◆ Work task
Only the lines with "macros" in the entries below belong in the answer; please copy them.

◆ Provided data
Start of Block
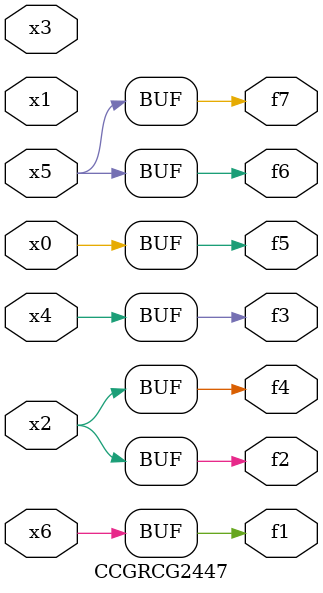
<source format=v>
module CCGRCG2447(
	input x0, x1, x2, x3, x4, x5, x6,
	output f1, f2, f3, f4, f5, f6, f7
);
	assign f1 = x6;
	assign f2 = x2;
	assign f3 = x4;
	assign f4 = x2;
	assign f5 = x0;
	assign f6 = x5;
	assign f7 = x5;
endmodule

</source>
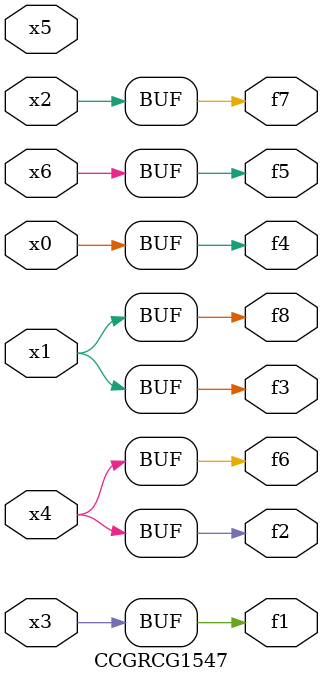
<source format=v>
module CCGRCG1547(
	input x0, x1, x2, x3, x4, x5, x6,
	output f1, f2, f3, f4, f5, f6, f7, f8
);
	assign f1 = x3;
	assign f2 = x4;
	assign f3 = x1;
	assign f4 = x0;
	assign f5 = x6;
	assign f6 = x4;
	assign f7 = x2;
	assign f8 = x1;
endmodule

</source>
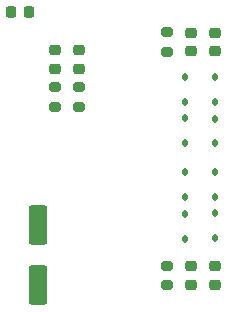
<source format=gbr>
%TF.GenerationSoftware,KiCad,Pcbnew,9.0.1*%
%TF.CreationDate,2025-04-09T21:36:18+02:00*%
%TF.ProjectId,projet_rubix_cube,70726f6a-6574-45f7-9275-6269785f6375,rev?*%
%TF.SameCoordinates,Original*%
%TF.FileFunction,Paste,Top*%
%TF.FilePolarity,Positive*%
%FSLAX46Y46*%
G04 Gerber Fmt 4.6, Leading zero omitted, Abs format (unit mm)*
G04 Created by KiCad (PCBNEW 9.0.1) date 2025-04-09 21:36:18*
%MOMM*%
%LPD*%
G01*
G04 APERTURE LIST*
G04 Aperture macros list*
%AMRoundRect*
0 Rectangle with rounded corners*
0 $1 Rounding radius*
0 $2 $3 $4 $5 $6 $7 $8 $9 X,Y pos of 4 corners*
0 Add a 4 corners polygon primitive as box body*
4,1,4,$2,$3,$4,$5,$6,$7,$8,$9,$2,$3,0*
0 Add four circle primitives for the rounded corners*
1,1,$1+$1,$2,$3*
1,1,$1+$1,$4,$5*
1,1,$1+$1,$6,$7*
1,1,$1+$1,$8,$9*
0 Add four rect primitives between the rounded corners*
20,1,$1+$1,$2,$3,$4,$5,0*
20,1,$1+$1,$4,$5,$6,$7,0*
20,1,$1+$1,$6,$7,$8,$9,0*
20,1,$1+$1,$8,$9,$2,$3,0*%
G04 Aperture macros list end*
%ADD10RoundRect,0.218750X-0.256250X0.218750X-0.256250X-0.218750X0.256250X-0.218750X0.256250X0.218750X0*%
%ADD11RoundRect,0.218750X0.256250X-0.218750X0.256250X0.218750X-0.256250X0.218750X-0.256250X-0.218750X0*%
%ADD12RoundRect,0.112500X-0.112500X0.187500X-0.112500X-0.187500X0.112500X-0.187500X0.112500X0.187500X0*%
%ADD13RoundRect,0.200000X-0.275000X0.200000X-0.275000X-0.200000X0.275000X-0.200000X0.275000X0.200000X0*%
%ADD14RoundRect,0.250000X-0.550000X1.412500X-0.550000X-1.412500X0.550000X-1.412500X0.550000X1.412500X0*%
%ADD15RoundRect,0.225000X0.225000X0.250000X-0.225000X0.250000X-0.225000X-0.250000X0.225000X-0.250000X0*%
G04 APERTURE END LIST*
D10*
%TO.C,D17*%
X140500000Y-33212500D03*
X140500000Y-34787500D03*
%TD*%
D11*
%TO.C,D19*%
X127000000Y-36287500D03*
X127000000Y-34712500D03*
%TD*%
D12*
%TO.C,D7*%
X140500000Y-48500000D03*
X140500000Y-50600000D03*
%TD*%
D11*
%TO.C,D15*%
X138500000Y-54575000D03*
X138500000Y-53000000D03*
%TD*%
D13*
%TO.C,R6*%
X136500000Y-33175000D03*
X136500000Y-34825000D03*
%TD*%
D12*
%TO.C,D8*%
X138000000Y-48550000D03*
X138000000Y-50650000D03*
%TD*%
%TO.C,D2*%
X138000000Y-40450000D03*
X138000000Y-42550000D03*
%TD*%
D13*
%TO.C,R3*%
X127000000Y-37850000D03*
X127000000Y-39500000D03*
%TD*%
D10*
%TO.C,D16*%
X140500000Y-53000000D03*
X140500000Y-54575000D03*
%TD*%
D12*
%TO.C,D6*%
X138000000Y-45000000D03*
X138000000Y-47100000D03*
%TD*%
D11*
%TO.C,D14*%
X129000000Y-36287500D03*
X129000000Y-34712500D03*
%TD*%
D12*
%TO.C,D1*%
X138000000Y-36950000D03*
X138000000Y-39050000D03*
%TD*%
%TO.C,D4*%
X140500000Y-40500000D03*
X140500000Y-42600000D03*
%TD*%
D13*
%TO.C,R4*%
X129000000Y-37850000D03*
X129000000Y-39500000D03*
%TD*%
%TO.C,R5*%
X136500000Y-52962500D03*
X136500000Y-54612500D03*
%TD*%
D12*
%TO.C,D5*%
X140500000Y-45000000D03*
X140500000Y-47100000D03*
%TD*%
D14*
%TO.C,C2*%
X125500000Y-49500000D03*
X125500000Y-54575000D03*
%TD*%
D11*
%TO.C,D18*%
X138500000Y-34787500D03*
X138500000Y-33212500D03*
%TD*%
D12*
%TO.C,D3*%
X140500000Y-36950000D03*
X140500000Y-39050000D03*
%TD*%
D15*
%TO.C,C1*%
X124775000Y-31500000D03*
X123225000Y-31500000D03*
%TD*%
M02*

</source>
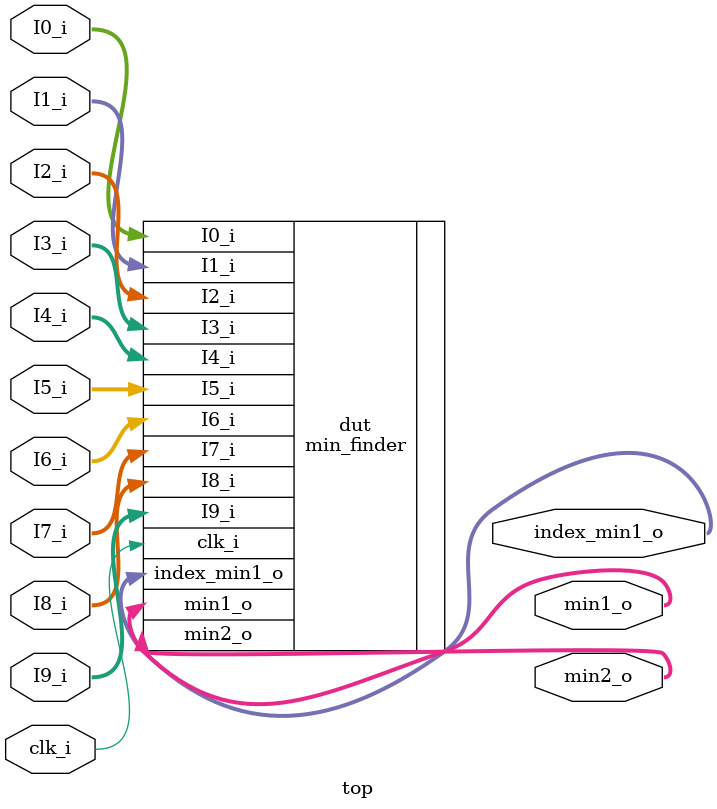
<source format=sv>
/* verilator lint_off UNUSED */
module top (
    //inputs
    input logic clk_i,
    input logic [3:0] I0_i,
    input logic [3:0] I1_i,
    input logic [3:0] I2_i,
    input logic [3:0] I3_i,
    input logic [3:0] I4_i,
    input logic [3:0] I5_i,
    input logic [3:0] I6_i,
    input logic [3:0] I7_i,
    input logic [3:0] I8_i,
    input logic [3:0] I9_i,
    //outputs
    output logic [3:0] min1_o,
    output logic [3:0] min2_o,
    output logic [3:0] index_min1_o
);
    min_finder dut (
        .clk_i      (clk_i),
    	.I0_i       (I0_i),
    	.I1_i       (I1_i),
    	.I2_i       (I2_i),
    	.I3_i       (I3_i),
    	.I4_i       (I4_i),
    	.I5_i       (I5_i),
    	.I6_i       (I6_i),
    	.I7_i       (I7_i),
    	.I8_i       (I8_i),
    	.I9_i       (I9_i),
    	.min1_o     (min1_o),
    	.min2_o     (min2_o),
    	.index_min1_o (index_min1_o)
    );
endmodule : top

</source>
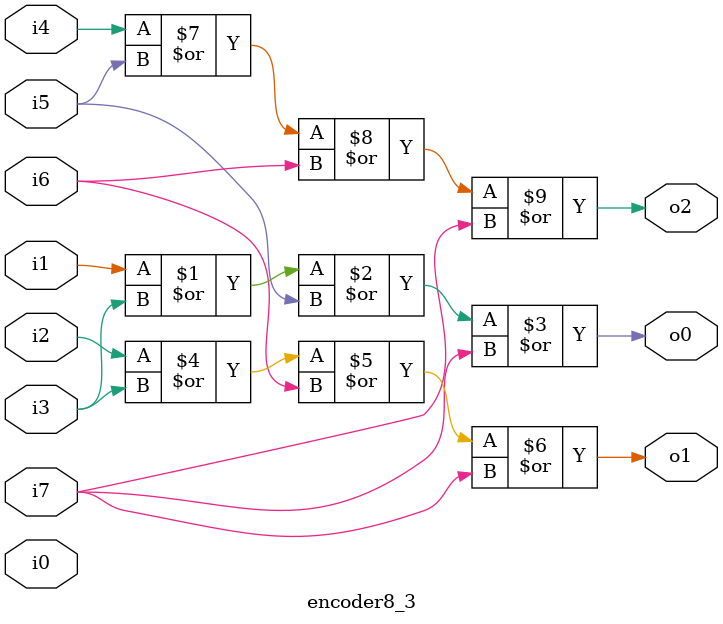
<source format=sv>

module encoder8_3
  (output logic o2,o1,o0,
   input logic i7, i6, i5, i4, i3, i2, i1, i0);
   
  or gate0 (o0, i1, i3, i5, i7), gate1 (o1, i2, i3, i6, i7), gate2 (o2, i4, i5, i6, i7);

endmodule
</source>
End of Block
◆ Task output
G04 Aperture macros list*
G04 Aperture macros list end*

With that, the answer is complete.